_INSTRUCTION_.
Rewrite the rows below with "collection date" changed to "date collected" and nothing else altered, leaving out the pictures.

_MATERIALS PROVIDED_.
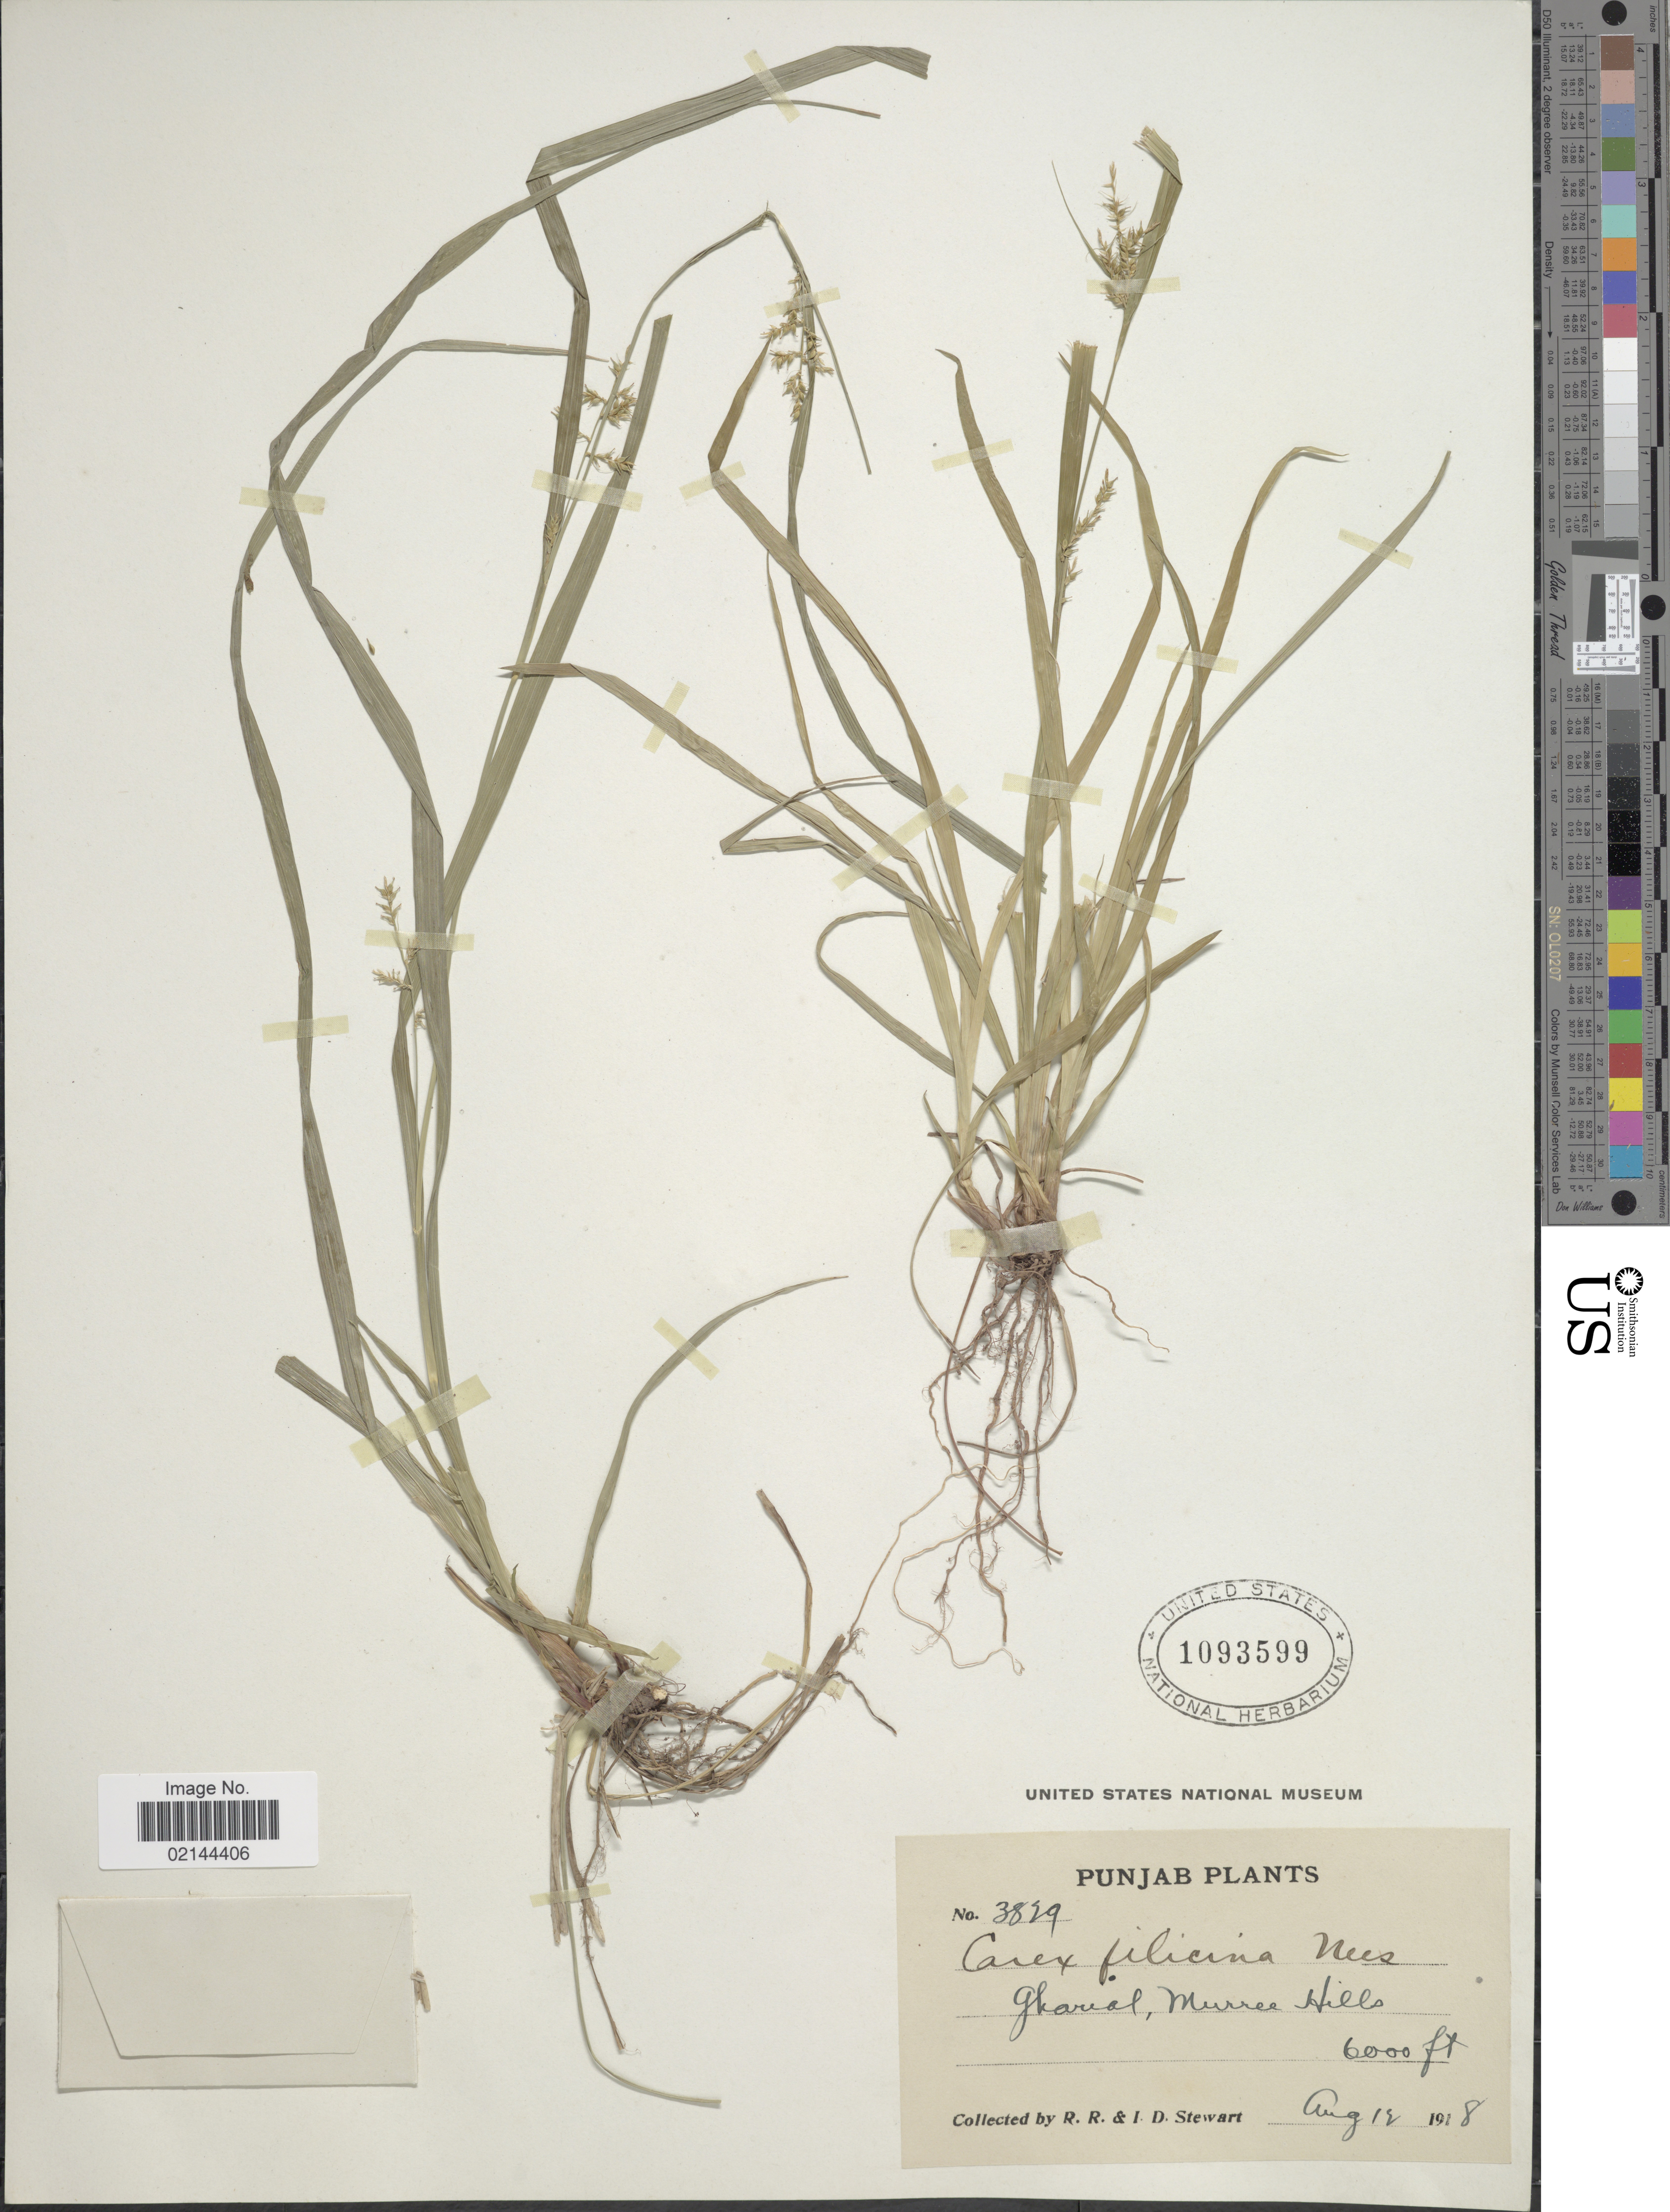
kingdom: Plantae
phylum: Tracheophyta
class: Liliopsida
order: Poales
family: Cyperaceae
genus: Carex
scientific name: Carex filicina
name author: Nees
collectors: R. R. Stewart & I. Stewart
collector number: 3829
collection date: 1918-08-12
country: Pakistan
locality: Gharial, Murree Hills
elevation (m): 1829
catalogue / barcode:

_SOLUTION FOR THIS TASK_.
kingdom: Plantae
phylum: Tracheophyta
class: Liliopsida
order: Poales
family: Cyperaceae
genus: Carex
scientific name: Carex filicina
name author: Nees
collectors: R. R. Stewart & I. Stewart
collector number: 3829
date collected: 1918-08-12
country: Pakistan
locality: Gharial, Murree Hills
elevation (m): 1829
catalogue / barcode:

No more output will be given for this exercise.